# [WHAT IS EXPECTED]
Could you count the lines in the listing that include the word "wrist"? Give only the number.

# [DATA SUPPLIED]

════════════════

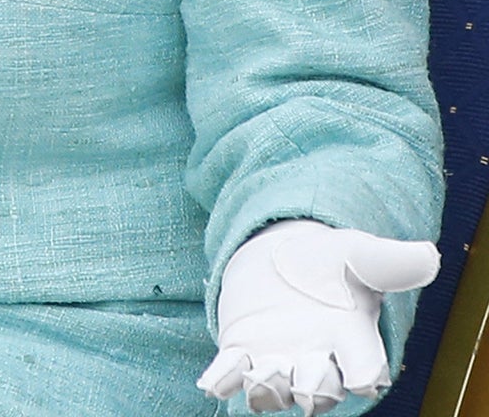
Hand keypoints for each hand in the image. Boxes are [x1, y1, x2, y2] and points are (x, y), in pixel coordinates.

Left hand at [199, 219, 439, 413]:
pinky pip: (230, 373)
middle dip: (314, 389)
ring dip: (267, 387)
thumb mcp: (357, 253)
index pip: (366, 368)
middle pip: (320, 388)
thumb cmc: (329, 262)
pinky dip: (222, 380)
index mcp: (353, 340)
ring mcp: (277, 360)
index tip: (365, 379)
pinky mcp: (240, 352)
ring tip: (259, 377)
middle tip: (307, 387)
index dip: (365, 374)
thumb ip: (390, 260)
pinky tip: (212, 384)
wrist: (283, 260)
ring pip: (274, 388)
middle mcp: (317, 360)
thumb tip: (429, 256)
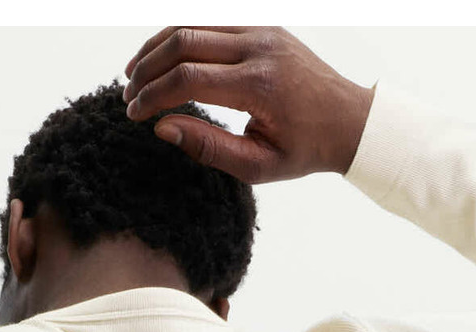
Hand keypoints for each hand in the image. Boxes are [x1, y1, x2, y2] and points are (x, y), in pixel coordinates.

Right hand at [122, 26, 372, 183]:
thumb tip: (162, 128)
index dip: (153, 96)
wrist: (348, 120)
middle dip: (147, 69)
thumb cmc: (304, 149)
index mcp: (259, 86)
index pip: (188, 79)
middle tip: (127, 95)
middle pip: (184, 43)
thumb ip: (208, 148)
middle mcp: (259, 47)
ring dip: (157, 46)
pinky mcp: (262, 24)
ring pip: (193, 24)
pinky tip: (162, 56)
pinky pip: (211, 21)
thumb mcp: (258, 166)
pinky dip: (181, 36)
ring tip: (134, 73)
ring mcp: (261, 29)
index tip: (134, 115)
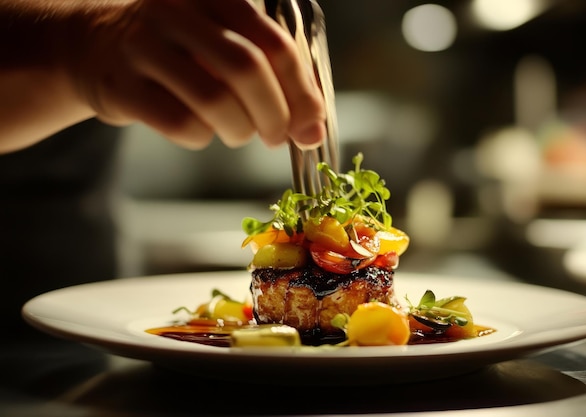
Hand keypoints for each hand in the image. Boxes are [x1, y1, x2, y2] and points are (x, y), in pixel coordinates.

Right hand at [74, 0, 326, 149]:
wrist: (95, 46)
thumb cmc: (179, 51)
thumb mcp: (224, 43)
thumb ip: (272, 77)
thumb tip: (313, 129)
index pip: (275, 43)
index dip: (301, 91)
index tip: (310, 124)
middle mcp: (177, 10)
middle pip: (247, 69)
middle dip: (274, 114)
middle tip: (277, 136)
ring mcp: (143, 44)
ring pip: (214, 99)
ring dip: (240, 130)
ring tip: (239, 132)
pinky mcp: (120, 84)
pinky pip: (180, 123)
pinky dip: (202, 137)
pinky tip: (201, 130)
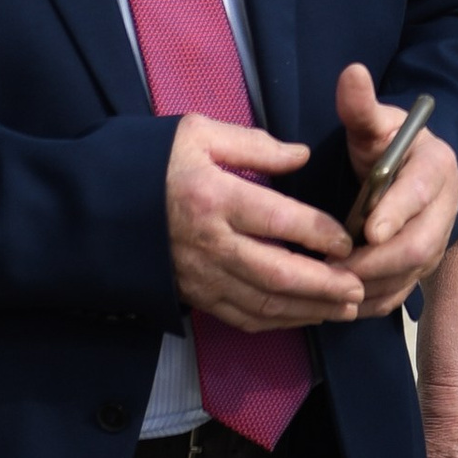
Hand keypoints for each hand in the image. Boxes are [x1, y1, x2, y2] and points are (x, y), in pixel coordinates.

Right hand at [164, 113, 361, 330]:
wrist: (96, 208)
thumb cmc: (152, 163)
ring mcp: (201, 276)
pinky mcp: (194, 295)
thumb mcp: (198, 134)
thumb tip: (301, 156)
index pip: (277, 220)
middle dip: (324, 285)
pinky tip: (305, 317)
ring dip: (309, 310)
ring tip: (346, 308)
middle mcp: (210, 244)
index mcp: (213, 198)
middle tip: (360, 287)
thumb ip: (253, 146)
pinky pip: (242, 317)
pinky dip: (278, 322)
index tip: (348, 240)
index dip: (317, 233)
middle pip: (277, 274)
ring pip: (264, 304)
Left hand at [337, 62, 457, 318]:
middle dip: (375, 262)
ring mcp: (436, 243)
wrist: (415, 170)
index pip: (419, 194)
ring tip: (327, 288)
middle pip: (419, 246)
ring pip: (408, 275)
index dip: (395, 213)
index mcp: (436, 167)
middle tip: (332, 268)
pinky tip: (336, 303)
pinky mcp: (421, 268)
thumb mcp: (375, 123)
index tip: (367, 231)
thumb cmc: (390, 144)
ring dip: (368, 286)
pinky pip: (399, 294)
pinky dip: (369, 303)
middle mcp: (444, 209)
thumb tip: (351, 72)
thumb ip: (361, 106)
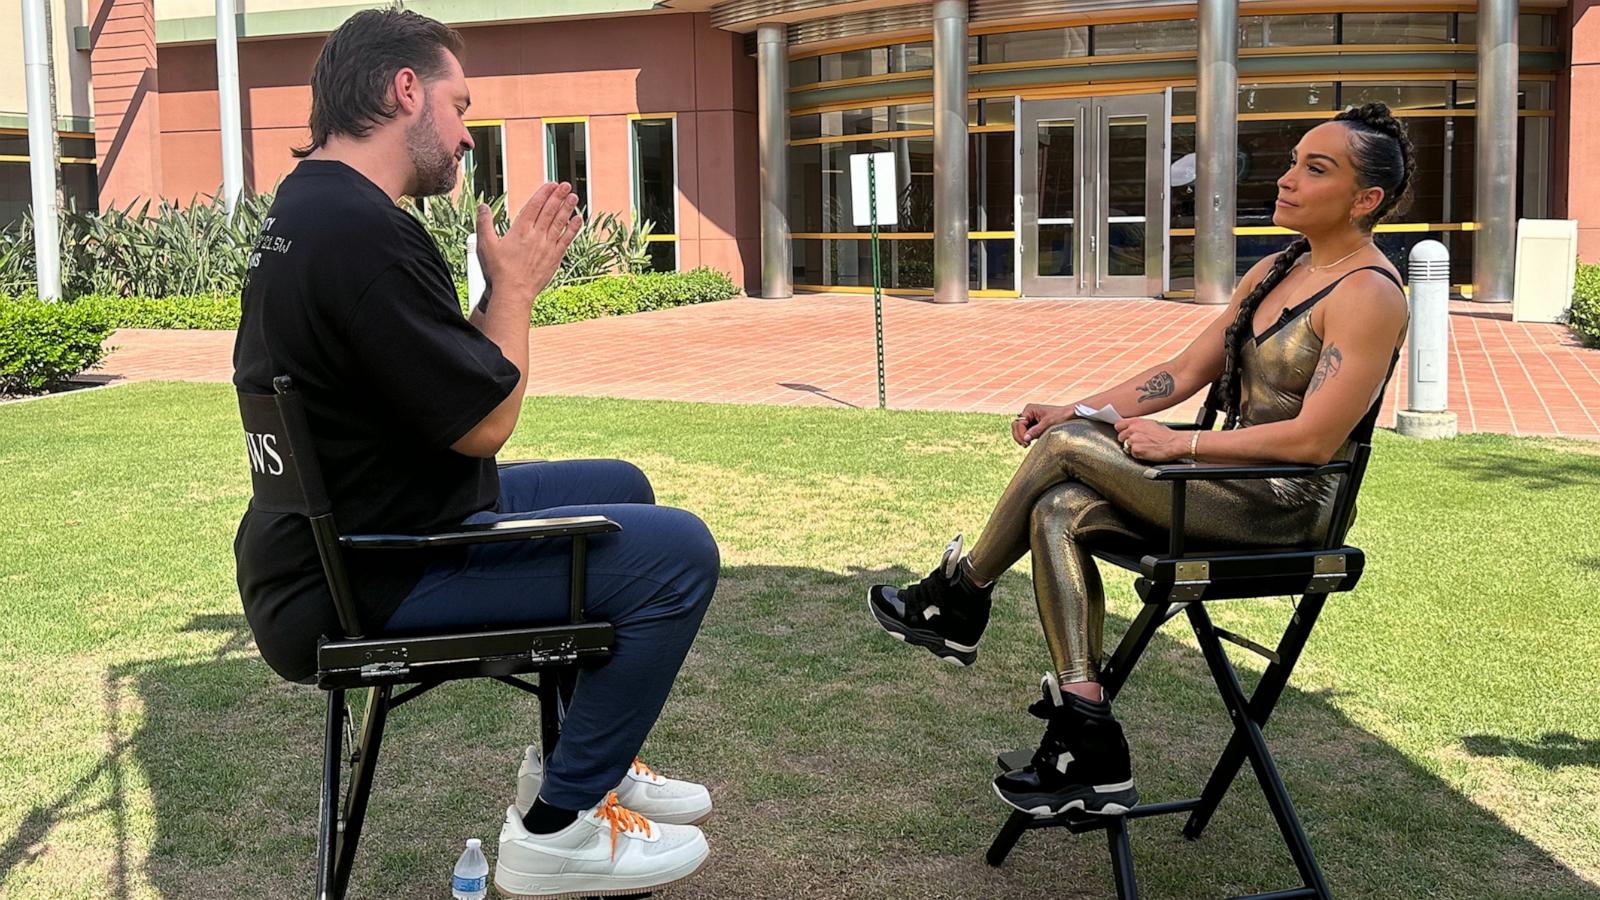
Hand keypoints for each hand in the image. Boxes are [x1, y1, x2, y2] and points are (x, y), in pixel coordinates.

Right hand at [474, 182, 581, 306]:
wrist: (514, 292)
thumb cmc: (499, 271)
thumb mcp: (486, 245)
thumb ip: (484, 223)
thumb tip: (483, 206)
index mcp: (520, 230)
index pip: (535, 205)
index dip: (544, 193)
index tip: (551, 184)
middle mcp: (536, 235)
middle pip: (550, 211)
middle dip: (558, 196)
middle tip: (566, 185)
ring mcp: (547, 246)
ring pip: (560, 222)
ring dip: (567, 208)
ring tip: (574, 197)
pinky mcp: (555, 258)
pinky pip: (566, 239)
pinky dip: (572, 229)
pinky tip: (577, 220)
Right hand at [1013, 403, 1072, 446]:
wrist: (1070, 415)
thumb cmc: (1060, 416)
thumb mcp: (1048, 423)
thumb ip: (1036, 430)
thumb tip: (1025, 438)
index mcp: (1029, 409)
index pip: (1018, 423)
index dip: (1020, 433)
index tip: (1026, 441)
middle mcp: (1028, 414)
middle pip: (1016, 426)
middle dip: (1019, 436)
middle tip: (1025, 445)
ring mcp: (1030, 420)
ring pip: (1019, 430)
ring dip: (1021, 438)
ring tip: (1026, 445)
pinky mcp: (1034, 425)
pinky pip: (1025, 432)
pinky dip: (1026, 438)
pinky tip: (1029, 443)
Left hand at [1113, 418, 1185, 461]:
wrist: (1174, 443)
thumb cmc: (1166, 435)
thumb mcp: (1150, 424)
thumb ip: (1138, 425)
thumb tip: (1131, 428)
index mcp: (1136, 421)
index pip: (1118, 425)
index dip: (1122, 430)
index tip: (1124, 433)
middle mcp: (1133, 430)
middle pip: (1120, 437)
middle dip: (1127, 440)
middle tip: (1138, 442)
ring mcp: (1133, 440)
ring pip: (1126, 446)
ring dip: (1133, 448)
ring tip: (1144, 447)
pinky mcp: (1136, 450)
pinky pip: (1132, 454)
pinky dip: (1138, 454)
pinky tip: (1147, 452)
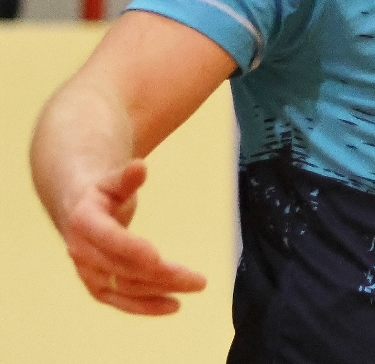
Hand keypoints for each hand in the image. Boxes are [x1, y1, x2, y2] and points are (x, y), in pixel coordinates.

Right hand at [61, 159, 206, 314]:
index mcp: (84, 221)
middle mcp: (82, 251)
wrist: (77, 210)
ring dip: (160, 291)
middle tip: (198, 279)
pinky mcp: (97, 286)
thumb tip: (139, 166)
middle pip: (123, 268)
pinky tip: (173, 305)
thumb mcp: (113, 180)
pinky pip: (120, 300)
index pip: (108, 238)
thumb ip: (126, 177)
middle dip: (161, 275)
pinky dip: (145, 306)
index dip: (130, 248)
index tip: (158, 257)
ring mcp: (88, 272)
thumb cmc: (103, 193)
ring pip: (125, 288)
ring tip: (194, 287)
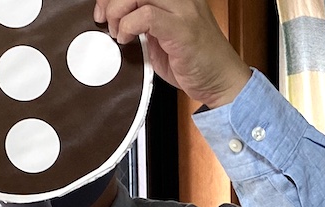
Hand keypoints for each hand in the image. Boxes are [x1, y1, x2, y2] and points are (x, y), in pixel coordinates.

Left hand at [94, 0, 250, 107]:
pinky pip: (146, 16)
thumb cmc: (195, 62)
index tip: (102, 10)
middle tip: (104, 20)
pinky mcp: (182, 29)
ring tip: (117, 32)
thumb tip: (115, 19)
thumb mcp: (163, 36)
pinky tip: (126, 39)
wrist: (222, 81)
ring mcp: (184, 11)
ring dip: (118, 13)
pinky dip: (128, 27)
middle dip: (112, 1)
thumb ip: (143, 23)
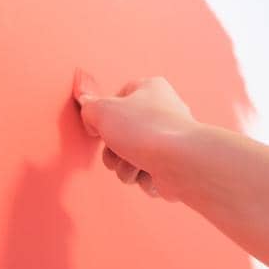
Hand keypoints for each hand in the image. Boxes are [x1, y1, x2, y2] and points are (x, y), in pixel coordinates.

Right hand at [73, 71, 197, 201]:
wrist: (180, 162)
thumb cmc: (145, 129)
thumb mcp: (103, 111)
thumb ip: (89, 108)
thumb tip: (87, 107)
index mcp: (150, 89)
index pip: (117, 99)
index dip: (104, 116)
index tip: (100, 128)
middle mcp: (163, 111)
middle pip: (122, 134)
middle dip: (114, 151)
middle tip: (117, 152)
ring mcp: (170, 139)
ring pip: (132, 158)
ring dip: (126, 168)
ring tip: (136, 165)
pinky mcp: (174, 165)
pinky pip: (147, 175)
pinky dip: (144, 179)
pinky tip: (151, 174)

════════════════

# [TASK RESPONSE]
11